What you have to do: Copy the lines from the very first one through the line containing "Das Kommando", word for word and with both ends included. Leave the pictures out of your answer.

Data provided:
******
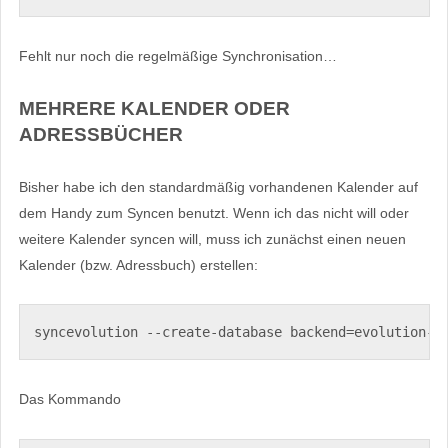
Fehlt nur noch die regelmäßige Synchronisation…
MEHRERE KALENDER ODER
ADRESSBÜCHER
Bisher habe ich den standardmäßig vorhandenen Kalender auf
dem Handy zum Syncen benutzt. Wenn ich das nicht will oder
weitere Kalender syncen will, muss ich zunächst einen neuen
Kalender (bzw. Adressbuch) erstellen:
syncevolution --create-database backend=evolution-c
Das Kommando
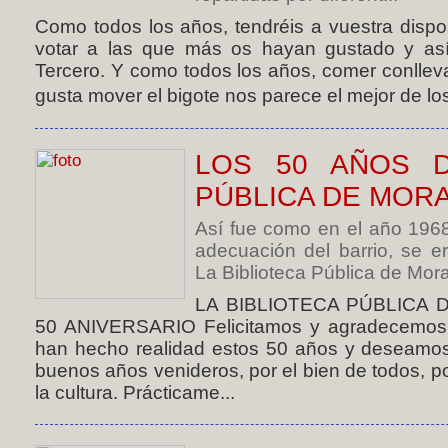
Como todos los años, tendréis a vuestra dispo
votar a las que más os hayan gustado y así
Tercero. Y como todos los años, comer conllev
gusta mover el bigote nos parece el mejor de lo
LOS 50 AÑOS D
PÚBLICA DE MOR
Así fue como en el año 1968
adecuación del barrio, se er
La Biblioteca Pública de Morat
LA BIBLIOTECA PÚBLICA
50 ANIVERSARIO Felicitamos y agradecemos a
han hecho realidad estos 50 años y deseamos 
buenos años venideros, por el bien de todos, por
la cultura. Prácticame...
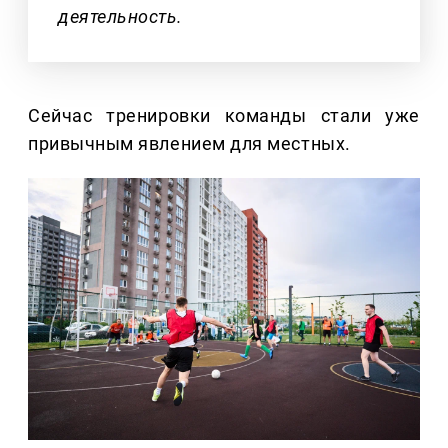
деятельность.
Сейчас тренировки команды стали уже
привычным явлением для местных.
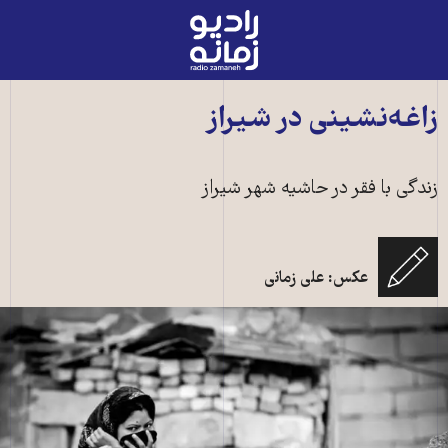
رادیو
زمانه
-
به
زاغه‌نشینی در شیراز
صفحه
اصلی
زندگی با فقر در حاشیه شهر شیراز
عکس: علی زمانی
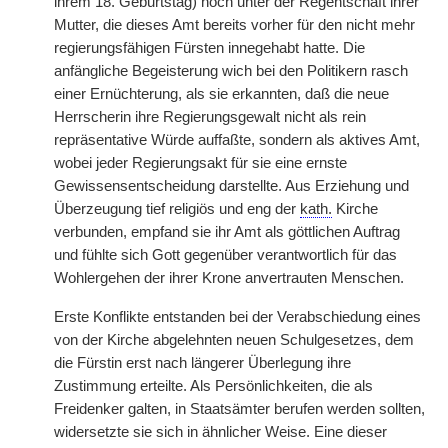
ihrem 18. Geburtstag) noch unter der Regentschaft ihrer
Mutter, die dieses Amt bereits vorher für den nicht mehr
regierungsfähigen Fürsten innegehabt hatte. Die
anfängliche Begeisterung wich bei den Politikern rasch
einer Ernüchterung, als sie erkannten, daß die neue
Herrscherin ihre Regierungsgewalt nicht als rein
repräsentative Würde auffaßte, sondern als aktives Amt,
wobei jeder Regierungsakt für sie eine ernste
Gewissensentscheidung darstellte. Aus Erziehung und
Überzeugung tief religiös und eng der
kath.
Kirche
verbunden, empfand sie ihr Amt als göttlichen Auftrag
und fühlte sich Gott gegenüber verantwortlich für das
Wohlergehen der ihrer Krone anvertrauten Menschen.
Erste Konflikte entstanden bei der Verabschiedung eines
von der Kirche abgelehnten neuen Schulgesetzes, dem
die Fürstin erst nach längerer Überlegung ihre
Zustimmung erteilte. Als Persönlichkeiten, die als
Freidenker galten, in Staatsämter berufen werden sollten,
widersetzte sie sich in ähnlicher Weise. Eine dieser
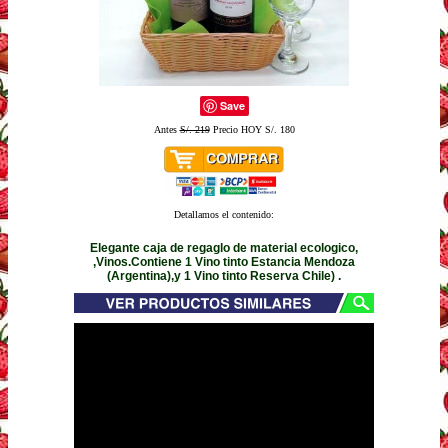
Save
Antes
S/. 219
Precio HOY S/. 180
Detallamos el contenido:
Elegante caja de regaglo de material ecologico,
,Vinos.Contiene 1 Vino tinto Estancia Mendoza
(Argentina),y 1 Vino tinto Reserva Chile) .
******
Exercise response:
Fehlt nur noch die regelmäßige Synchronisation…
MEHRERE KALENDER ODER
ADRESSBÜCHER
Bisher habe ich den standardmäßig vorhandenen Kalender auf
dem Handy zum Syncen benutzt. Wenn ich das nicht will oder
weitere Kalender syncen will, muss ich zunächst einen neuen
Kalender (bzw. Adressbuch) erstellen:
syncevolution --create-database backend=evolution-c
Das Kommando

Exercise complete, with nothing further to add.